# One For The (Rail) Road



## WhoozOn1st (Oct 1, 2010)

A pleasant surprise while attending college outside New York City was it being okay to hoist a brewski on the Metro-North run from Grand Central to Bronxville. And I could grab one on the platform on the way to boarding! This NY Times story looks at differences in preferred liquid libations between Metro-North and Long Island Rail Road commuters.

Cocktail? Choices Vary on Rail Lines From the City

"Last year, passengers bought nearly three million drinks and snacks from commissary carts and bar cars run by the railroads, generating $9 million in revenue."






If you can read this graphic you need another drink.
​


----------



## jimhudson (Oct 1, 2010)

Guess the stress of living in the city is just too much as the previous "I hate New York!" poster said! Or else those Yankees just don't need a real reason to get bombed! :lol: :lol: :lol:


----------



## MikefromCrete (Oct 2, 2010)

I find it interesting that Metro North and Long Island actually operate the sales outlets at the stations. In Chicago, Metra gave up on on-board sales of liquor and soft drinks, but each of the downtown stations have places where concessionaires sell beverages.


----------



## AlanB (Oct 2, 2010)

Metro North still has a few bar cars in use, but they only run on the New Haven line. If you ride the other 2 lines, then you must buy from the cart before boarding. And on the LIRR all trains are buy before boarding, with one exception. That exception being one special evening train to Montuak that you must pay a premium to ride and make a special reservation for.


----------



## Green Maned Lion (Oct 2, 2010)

AlanB said:


> Metro North still has a few bar cars in use, but they only run on the New Haven line. If you ride the other 2 lines, then you must buy from the cart before boarding. And on the LIRR all trains are buy before boarding, with one exception. That exception being one special evening train to Montuak that you must pay a premium to ride and make a special reservation for.
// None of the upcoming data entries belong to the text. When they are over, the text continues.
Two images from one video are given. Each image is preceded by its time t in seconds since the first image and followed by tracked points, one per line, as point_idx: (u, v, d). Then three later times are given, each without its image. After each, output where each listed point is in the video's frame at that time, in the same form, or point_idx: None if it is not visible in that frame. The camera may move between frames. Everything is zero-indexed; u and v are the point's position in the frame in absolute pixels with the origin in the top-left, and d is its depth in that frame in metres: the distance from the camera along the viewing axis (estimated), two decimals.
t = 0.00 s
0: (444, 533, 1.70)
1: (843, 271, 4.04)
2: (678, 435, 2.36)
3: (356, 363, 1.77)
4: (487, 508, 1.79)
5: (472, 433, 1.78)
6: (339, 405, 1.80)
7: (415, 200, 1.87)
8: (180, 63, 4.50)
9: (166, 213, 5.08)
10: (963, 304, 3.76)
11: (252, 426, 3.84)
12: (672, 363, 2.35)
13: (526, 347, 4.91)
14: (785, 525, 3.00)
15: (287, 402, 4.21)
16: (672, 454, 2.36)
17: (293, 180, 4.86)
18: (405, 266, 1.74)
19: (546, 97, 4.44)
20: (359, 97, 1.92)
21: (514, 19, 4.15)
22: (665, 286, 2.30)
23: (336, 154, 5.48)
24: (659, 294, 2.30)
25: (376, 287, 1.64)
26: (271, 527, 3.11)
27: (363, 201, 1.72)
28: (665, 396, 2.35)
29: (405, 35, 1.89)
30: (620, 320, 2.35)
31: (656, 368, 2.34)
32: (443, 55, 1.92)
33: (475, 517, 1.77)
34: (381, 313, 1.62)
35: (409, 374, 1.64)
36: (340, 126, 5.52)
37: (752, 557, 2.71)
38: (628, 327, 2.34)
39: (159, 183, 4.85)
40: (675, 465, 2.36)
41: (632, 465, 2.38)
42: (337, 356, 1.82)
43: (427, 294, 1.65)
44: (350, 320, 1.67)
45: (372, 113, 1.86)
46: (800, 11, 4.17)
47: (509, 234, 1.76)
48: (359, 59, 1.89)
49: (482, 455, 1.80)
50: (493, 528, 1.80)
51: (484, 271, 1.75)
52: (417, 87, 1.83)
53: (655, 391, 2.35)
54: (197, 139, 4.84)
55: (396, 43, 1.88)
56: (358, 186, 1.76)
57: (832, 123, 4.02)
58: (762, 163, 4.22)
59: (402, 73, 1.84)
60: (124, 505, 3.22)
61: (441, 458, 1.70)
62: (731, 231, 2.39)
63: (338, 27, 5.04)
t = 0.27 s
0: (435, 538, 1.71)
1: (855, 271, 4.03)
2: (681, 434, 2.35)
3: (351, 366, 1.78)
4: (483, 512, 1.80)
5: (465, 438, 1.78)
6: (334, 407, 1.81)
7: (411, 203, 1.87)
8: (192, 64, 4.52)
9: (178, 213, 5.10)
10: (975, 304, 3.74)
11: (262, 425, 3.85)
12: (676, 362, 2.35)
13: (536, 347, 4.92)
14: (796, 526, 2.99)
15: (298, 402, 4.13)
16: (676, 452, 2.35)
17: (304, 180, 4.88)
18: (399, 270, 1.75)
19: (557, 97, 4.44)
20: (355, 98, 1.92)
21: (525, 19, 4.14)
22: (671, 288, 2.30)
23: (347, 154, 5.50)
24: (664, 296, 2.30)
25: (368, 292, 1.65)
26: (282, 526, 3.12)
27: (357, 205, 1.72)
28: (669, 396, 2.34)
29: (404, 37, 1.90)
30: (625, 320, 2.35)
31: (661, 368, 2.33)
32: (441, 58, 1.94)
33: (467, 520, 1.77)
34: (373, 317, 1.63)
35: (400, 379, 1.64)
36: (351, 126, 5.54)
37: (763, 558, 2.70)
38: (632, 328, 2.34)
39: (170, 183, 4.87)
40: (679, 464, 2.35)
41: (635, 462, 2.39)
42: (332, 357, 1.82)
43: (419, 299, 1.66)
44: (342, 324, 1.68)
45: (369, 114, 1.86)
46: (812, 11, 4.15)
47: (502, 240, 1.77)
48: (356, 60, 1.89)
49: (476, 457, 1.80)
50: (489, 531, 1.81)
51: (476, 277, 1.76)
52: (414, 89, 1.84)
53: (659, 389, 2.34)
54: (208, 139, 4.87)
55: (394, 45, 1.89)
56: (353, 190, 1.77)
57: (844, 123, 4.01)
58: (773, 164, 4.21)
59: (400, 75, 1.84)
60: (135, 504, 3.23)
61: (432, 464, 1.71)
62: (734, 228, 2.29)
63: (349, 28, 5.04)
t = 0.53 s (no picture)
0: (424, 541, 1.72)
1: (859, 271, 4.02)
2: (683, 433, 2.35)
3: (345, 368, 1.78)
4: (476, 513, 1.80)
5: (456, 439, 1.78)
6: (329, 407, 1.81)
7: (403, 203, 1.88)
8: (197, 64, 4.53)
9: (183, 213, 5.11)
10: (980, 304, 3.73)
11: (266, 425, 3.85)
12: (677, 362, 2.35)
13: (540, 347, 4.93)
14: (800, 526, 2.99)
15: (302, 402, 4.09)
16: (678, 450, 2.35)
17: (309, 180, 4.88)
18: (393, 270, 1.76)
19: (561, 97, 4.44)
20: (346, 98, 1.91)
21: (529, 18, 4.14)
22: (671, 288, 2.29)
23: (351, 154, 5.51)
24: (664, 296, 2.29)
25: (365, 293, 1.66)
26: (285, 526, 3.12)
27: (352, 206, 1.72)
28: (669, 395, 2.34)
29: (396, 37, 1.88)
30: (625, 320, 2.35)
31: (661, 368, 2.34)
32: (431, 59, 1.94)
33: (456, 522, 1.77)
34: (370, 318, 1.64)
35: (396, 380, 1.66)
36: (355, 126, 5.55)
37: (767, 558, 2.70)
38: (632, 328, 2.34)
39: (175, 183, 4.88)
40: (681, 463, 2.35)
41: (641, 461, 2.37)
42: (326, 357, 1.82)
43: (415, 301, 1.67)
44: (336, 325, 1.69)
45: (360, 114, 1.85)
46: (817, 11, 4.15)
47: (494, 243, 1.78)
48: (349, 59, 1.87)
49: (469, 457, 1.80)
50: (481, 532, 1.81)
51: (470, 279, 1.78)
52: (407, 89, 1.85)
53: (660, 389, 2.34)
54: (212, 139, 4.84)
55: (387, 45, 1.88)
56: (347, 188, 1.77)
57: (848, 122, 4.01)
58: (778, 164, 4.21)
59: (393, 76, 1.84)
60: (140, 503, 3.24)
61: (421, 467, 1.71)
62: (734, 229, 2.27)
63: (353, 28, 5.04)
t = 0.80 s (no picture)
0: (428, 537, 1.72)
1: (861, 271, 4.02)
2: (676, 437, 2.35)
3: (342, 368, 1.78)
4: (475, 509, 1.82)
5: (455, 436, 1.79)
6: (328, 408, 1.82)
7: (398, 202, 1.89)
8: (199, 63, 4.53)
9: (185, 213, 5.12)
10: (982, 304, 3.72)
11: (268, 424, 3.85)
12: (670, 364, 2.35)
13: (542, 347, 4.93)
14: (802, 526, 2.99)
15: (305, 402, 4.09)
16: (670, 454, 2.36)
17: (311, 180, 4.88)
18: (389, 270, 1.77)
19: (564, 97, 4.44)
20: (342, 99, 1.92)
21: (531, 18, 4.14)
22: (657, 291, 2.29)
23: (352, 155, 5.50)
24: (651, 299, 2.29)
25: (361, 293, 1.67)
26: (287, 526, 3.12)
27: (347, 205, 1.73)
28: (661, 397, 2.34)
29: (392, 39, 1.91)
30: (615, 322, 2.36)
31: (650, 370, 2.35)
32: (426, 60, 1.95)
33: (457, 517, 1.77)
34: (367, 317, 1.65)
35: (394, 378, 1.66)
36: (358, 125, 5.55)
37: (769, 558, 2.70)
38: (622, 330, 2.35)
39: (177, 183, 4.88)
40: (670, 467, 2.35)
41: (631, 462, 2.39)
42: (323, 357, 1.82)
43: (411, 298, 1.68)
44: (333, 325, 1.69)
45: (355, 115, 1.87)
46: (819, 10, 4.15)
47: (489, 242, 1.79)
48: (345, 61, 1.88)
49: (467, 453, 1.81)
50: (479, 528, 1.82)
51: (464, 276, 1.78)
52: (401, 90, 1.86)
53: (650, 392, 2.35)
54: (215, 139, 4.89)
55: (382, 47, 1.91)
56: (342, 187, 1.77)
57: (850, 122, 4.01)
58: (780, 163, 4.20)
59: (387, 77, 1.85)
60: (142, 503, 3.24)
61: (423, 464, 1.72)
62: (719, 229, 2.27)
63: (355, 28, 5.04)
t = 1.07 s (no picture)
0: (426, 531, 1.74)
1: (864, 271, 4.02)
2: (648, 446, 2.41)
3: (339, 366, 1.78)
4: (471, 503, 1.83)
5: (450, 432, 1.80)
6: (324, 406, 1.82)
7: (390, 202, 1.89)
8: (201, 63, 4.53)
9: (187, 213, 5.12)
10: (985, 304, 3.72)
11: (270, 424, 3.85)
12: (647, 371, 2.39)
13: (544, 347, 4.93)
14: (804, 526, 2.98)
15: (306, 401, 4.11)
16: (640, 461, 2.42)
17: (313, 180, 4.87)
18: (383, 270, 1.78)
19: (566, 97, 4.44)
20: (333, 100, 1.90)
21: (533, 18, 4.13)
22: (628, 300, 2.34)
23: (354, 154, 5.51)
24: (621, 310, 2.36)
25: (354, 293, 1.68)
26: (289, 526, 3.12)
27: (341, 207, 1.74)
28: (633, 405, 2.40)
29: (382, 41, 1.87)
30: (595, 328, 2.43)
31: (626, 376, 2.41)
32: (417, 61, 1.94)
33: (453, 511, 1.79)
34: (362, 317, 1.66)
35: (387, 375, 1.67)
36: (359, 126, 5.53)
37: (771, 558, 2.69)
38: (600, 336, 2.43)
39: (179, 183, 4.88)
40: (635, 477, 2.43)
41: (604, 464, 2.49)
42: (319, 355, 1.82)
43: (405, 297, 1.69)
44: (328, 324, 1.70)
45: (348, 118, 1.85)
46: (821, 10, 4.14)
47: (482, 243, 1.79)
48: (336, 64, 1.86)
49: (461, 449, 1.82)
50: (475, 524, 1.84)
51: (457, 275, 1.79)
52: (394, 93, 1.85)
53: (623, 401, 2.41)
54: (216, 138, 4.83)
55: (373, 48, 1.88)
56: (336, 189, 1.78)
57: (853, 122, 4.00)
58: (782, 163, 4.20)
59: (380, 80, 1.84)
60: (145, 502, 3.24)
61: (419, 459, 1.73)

I distinctly remember Joe Clift telling me the _Cannonball_ doesn't offer on board liquor sales anymore to regular coach passengers. My memory, admittedly, not being what it once was.


----------



## AlanB (Oct 3, 2010)

Green Maned Lion said:


> AlanB said:
> 
> 
> > Metro North still has a few bar cars in use, but they only run on the New Haven line. If you ride the other 2 lines, then you must buy from the cart before boarding. And on the LIRR all trains are buy before boarding, with one exception. That exception being one special evening train to Montuak that you must pay a premium to ride and make a special reservation for.
> ...


And he's right. The key words being "regular coach passengers". You're not a regular coach passenger when you make a reservation and pay the premium to ride in the special car.


----------



## Green Maned Lion (Oct 4, 2010)

*shrug*


----------